Written task:
Return the stretch of the listing below from its start through the line containing "6: (282, 19)", both ends included, copied exactly.

Dataset content:
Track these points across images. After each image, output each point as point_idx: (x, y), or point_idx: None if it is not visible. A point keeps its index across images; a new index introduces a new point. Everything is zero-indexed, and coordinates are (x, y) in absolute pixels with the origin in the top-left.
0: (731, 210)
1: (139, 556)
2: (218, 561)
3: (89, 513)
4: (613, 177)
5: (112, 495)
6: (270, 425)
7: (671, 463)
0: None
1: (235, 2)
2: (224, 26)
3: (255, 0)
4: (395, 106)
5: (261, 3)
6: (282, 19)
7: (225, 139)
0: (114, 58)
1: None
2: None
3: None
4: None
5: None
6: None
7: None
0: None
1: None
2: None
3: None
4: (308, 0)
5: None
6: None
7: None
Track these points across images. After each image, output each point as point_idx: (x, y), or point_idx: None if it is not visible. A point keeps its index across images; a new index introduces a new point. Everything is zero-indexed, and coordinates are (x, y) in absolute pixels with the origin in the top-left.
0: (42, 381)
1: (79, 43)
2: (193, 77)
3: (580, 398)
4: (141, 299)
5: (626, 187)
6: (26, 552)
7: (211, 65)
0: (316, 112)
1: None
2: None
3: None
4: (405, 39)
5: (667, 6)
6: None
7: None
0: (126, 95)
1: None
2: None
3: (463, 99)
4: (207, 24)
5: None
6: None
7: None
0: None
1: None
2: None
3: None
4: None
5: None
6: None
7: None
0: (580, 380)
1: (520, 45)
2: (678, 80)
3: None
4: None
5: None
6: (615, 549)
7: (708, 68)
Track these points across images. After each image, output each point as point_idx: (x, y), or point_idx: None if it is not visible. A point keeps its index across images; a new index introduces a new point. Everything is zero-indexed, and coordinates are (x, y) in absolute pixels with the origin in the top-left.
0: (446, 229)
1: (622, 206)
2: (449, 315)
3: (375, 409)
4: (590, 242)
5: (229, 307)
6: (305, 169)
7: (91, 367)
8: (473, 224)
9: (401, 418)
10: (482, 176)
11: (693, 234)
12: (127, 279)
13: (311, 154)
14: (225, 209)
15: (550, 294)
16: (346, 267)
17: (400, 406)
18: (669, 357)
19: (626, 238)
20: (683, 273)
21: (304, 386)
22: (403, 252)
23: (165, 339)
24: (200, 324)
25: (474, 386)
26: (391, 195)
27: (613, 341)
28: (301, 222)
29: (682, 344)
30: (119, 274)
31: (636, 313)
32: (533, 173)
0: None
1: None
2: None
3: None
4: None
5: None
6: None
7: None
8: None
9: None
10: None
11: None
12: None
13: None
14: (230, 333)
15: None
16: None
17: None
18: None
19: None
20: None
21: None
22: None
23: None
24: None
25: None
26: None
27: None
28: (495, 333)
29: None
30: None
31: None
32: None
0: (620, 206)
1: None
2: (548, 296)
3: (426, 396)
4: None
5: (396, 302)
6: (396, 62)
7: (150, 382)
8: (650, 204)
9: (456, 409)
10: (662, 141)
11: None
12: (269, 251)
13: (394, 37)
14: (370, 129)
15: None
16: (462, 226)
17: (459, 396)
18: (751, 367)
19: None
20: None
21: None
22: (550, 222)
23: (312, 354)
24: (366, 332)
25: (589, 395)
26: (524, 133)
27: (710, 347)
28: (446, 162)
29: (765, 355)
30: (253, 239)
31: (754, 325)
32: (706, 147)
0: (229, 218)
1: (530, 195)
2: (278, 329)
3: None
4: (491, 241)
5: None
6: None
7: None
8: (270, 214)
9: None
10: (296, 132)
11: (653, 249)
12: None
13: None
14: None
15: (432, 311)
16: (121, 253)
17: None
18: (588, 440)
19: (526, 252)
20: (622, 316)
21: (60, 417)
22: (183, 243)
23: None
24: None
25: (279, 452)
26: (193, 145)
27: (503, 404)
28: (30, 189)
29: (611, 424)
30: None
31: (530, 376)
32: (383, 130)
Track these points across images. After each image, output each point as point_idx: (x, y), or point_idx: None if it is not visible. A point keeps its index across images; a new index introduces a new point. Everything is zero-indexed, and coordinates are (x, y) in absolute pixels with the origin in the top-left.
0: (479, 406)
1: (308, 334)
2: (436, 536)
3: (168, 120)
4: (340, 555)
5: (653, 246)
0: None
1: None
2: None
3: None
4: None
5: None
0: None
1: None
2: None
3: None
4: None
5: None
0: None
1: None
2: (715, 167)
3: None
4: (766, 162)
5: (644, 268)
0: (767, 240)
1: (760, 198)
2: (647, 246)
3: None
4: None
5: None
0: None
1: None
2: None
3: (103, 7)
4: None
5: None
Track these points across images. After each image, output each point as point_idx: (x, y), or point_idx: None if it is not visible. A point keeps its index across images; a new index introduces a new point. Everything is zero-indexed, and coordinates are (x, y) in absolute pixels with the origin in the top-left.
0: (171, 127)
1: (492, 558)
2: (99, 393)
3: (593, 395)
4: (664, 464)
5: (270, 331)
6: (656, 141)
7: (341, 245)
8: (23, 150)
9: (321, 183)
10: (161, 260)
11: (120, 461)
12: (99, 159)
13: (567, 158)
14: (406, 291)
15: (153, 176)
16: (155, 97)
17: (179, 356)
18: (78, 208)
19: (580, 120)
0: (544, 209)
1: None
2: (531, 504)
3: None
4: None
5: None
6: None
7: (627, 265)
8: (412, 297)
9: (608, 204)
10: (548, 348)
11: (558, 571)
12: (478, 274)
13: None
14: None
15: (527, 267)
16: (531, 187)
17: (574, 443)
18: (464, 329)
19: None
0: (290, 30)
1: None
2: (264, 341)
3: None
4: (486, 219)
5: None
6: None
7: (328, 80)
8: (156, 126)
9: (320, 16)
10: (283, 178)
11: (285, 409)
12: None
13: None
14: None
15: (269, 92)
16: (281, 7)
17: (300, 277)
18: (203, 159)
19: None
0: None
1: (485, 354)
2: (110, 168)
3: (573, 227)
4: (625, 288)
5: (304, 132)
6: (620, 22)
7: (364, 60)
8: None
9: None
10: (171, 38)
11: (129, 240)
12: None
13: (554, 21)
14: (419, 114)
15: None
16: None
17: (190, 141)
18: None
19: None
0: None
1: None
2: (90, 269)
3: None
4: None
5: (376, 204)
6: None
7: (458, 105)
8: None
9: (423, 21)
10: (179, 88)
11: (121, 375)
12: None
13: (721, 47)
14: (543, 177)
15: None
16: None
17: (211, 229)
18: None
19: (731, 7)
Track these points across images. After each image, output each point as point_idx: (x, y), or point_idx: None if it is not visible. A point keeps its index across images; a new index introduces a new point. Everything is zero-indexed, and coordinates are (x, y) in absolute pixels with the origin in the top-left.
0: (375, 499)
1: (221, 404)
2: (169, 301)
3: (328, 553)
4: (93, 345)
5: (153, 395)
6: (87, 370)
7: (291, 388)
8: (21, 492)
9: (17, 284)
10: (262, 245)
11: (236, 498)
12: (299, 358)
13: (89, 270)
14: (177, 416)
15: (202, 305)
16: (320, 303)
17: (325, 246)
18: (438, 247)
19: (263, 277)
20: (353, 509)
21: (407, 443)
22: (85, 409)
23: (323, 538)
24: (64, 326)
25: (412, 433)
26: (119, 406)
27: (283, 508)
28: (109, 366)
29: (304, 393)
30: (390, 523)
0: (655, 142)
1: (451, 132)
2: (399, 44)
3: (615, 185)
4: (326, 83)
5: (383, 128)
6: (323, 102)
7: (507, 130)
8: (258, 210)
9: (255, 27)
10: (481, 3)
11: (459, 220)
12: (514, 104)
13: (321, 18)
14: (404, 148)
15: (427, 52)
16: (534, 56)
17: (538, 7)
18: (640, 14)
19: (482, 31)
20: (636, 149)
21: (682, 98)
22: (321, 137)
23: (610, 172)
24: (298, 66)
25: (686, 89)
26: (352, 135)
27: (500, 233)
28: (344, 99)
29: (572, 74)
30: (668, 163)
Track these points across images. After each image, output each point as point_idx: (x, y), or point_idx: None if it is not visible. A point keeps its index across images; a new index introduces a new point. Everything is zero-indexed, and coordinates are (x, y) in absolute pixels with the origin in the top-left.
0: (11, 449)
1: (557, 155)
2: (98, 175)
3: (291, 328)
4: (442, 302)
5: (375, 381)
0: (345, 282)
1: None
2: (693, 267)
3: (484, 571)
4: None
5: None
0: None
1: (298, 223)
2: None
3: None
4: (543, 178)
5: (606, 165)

Response for this exercise:
Track these points across images. After each image, output each point as point_idx: (x, y), or point_idx: None if it is not visible. A point keeps its index across images; a new index introduces a new point. Everything is zero-indexed, and coordinates are (x, y) in absolute pixels with the origin in the top-left.
0: (731, 210)
1: (139, 556)
2: (218, 561)
3: (89, 513)
4: (613, 177)
5: (112, 495)
6: (270, 425)
7: (671, 463)
0: None
1: (235, 2)
2: (224, 26)
3: (255, 0)
4: (395, 106)
5: (261, 3)
6: (282, 19)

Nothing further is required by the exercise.